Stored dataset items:
#####
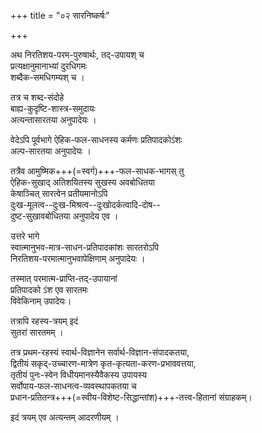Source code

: +++
title = "०२ सारनिष्कर्षः"

+++

अथ निरतिशय-परम-पुरुषार्थः, तद्-उपायश् च  
प्रत्यक्षानुमानाभ्यां दुरधिगमः  
शब्दैक-समधिगम्यश् च । 

तत्र च शब्द-संदोहे  
बाह्य-कुदृष्टि-शास्त्र-समुदायः  
अत्यन्तासारतया अनुपादेयः । 

वेदेऽपि पूर्वभागे ऐहिक-फल-साधनस्य कर्मणः प्रतिपादकोऽंशः  
अल्प-सारतया अनुपादेयः ।  

तत्रैव आमुष्मिक+++(=स्वर्ग)+++-फल-साधक-भागस् तु  
ऐहिक-सुखाद् अतिशयितस्य सुखस्य अवबोधितया  
केषाञ्चित् सारत्वेन प्रतीयमानोऽपि  
दुःख-मूलत्व--दुःख-मिश्रत्व--दुःखोदर्कत्वादि-दोष--  
दुष्ट-सुखावबोधितया अनुपादेय एव ।

उत्तरे भागे  
स्वात्मानुभव-मात्र-साधन-प्रतिपादकांशः सारतरोऽपि  
निरतिशय-परमात्मानुभवापेक्षिणाम् अनुपादेयः ।  

तस्मात् परमात्म-प्राप्ति-तद्-उपायानां  
प्रतिपादको ऽंश एव सारतमः  
विवेकिनाम् उपादेयः।

तत्रापि रहस्य-त्रयम् इदं  
सुतरां सारतमम् ।  

तत्र प्रथम-रहस्यं स्वार्थ-विज्ञानेन सर्वार्थ-विज्ञान-संपादकतया,  
द्वितीयं सकृद्-उच्चारण-मात्रेण कृत-कृत्यता-करण-प्रभाववत्तया,  
तृतीयं पुनः-स्वेन विधीयमानस्यैवैकस्य उपायस्य  
सर्वोपाय-फल-साधनत्व-व्यवस्थापकतया च  
प्रधान-प्रतितन्त्र+++(=स्वीय-विशेष्ट-सिद्धान्तांश)+++-तत्त्व-हितानां संग्राहकम्।  

इदं त्रयम् एव अत्यन्तम् आदरणीयम् ।

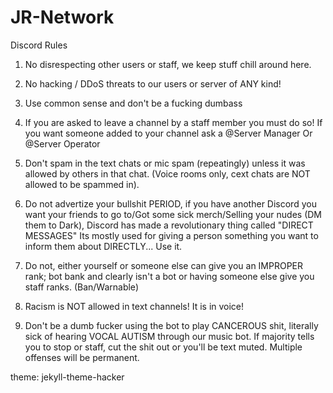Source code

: # JR-Network
Discord Rules
1. No disrespecting other users or staff, we keep stuff chill around here.

2. No hacking / DDoS threats to our users or server of ANY kind!

3. Use common sense and don't be a fucking dumbass

4. If you are asked to leave a channel by a staff member you must do so! If you want someone added to your channel ask a @Server Manager Or @Server Operator 

5. Don't spam in the text chats or mic spam (repeatingly) unless it was allowed by others in that chat. (Voice rooms only, cext chats are NOT allowed to be spammed in).

6. Do not advertize your bullshit PERIOD, if you have another Discord you want your friends to go to/Got some sick merch/Selling your nudes (DM them to Dark), Discord has made a revolutionary thing called "DIRECT MESSAGES" Its mostly used for giving a person something you want to inform them about DIRECTLY... Use it.

7. Do not, either yourself or someone else can give you an IMPROPER rank; bot bank and clearly isn't a bot or having someone else give you staff ranks. (Ban/Warnable)

8. Racism is NOT allowed in text channels! It is in voice!

9. Don't be a dumb fucker using the bot to play CANCEROUS shit, literally sick of hearing VOCAL AUTISM through our music bot. If majority tells you to stop or staff, cut the shit out or you'll be text muted.
Multiple offenses will be permanent.

theme: jekyll-theme-hacker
#####
What the task requires:
Above are some entries. Restate word for word the lines from the one holding "सर्वोपाय-फल-साधनत्व-व्यवस्थापकतया च" through the one holding "3. Use common", but not the pictures.

Written answer:
सर्वोपाय-फल-साधनत्व-व्यवस्थापकतया च  
प्रधान-प्रतितन्त्र+++(=स्वीय-विशेष्ट-सिद्धान्तांश)+++-तत्त्व-हितानां संग्राहकम्।  

इदं त्रयम् एव अत्यन्तम् आदरणीयम् ।

Source code

: # JR-Network
Discord Rules
1. No disrespecting other users or staff, we keep stuff chill around here.

2. No hacking / DDoS threats to our users or server of ANY kind!

3. Use common sense and don't be a fucking dumbass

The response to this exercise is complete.